[Opening PASSAGE FOR REVIEW section]
# 114. Flatten Binary Tree to Linked List
Given a binary tree, flatten it to a linked list in-place.
For example, given the following tree:
1
/ \
2 5
/ \ \
3 4 6
The flattened tree should look like:
1
\
2
\
3
\
4
\
5
\
6
# Solution
Approach 1: recursive solution. Assume that root's left and right subtree are already flattened, we need to hook up the right subtree to left's last node. Therefore we need a helper that returns the last node after flattening.
Approach 2: iterative solution. Keep putting the right subtree under the rightmost leaf in left subtree, then set the left subtree to be the right subtree.
Approach 3: Preorder simulation. For example, iterative solution using stack -- similar to stack based solution for Binary Tree Preorder Traversal, we push right subtree then left subtree onto the stack.
Approach 4: Reverse-postorder simulation.
Approach 5: Inorder simulation.
# Code (Python)
Approach 1:
def flatten(self, root):
# recursive solution
if not root:
return
self._helper(root)
def _helper(self, node):
# this helper assumes node is not None, and it flattens and returns the last non-None node
if not node.left and not node.right:
return node
elif not node.left:
return self._helper(node.right)
elif not node.right:
returned_node = self._helper(node.left)
node.right = node.left
node.left = None
return returned_node
else:
left_last = self._helper(node.left)
right_last = self._helper(node.right)
left_last.right = node.right
node.right = node.left
node.left = None
return right_last
Approach 2:
def flatten(self, root):
if not root:
return
node = root
while node:
if node.left:
current = node.left
while current.right:
current = current.right
current.right = node.right
node.right = node.left
node.left = None
node = node.right
Approach 3:
def flatten(self, root):
# iterative -- stack based preorder traversal
if not root:
return
prev_node = None
stack = [root]
while stack:
node = stack.pop()
[Closing PASSAGE FOR REVIEW section]
[Opening SOURCE MATERIAL section]
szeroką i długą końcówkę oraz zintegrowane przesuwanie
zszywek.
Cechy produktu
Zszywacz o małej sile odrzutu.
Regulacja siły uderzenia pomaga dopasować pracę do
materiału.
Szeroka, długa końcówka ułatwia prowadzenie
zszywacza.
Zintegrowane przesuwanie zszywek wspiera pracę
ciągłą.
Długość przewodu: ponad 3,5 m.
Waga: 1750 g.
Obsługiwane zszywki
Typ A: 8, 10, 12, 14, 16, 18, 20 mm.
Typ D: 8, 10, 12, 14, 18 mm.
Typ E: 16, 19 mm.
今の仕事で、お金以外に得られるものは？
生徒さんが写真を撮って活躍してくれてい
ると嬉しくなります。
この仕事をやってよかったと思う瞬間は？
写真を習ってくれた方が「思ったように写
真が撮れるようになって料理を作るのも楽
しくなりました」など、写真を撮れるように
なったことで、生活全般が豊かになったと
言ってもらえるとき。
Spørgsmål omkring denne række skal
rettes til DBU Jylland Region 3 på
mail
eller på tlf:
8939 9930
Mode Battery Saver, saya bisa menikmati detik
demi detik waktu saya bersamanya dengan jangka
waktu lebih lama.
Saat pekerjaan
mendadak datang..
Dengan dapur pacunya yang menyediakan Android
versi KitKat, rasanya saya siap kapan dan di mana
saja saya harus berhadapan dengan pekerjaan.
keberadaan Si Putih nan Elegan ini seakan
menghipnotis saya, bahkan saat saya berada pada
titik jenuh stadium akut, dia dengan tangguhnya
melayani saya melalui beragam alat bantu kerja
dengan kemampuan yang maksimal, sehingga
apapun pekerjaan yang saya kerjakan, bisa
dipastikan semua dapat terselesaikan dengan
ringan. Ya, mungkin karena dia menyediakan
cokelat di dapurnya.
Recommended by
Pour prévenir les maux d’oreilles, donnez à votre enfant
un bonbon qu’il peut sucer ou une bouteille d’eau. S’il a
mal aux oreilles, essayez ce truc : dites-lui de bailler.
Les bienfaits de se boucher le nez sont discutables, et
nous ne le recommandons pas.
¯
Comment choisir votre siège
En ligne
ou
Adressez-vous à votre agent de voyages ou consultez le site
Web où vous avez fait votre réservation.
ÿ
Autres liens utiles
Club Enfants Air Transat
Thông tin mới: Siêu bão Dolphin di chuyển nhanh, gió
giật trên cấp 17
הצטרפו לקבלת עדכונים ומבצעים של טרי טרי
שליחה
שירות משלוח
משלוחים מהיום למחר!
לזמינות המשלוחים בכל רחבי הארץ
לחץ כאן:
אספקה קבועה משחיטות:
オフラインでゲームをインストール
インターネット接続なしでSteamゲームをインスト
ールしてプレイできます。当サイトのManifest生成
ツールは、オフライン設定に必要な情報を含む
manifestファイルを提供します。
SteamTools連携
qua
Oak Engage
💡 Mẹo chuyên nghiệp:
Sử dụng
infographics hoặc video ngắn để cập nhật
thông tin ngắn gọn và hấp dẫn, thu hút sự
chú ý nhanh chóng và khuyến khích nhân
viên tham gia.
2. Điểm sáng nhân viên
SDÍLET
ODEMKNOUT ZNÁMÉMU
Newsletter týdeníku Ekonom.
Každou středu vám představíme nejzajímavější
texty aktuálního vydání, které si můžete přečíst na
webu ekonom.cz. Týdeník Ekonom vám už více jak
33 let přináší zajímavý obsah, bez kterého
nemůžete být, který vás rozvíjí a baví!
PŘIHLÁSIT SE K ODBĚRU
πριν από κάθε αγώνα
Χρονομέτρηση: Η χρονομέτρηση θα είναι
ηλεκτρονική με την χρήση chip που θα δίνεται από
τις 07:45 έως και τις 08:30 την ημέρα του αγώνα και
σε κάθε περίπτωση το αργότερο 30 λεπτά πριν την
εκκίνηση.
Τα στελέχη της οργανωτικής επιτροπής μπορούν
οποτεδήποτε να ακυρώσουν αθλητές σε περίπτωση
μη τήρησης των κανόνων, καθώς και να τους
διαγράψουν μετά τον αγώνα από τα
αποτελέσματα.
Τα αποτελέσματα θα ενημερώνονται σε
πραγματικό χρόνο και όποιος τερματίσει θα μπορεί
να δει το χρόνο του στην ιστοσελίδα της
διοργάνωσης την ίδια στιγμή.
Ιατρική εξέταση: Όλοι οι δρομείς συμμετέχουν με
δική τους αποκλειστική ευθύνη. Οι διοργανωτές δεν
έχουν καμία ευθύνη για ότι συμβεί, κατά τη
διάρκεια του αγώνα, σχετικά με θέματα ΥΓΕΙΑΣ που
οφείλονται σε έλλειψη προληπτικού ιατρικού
[Closing SOURCE MATERIAL section]
§ **COMPLETE THE FOLLOWING**:
a – Reproduce verbatim the portion of the page on flattening a binary tree that begins at the words "Approach 4: Reverse-postorder" and ends after the words "self._helper(root)".
b – State only the number of lines in the records that contain the string "nhân".

§ **WRITTEN ANSWERS**:
a –
Approach 4: Reverse-postorder simulation.
Approach 5: Inorder simulation.
# Code (Python)
Approach 1:
def flatten(self, root):
# recursive solution
if not root:
return
self._helper(root)

b – 2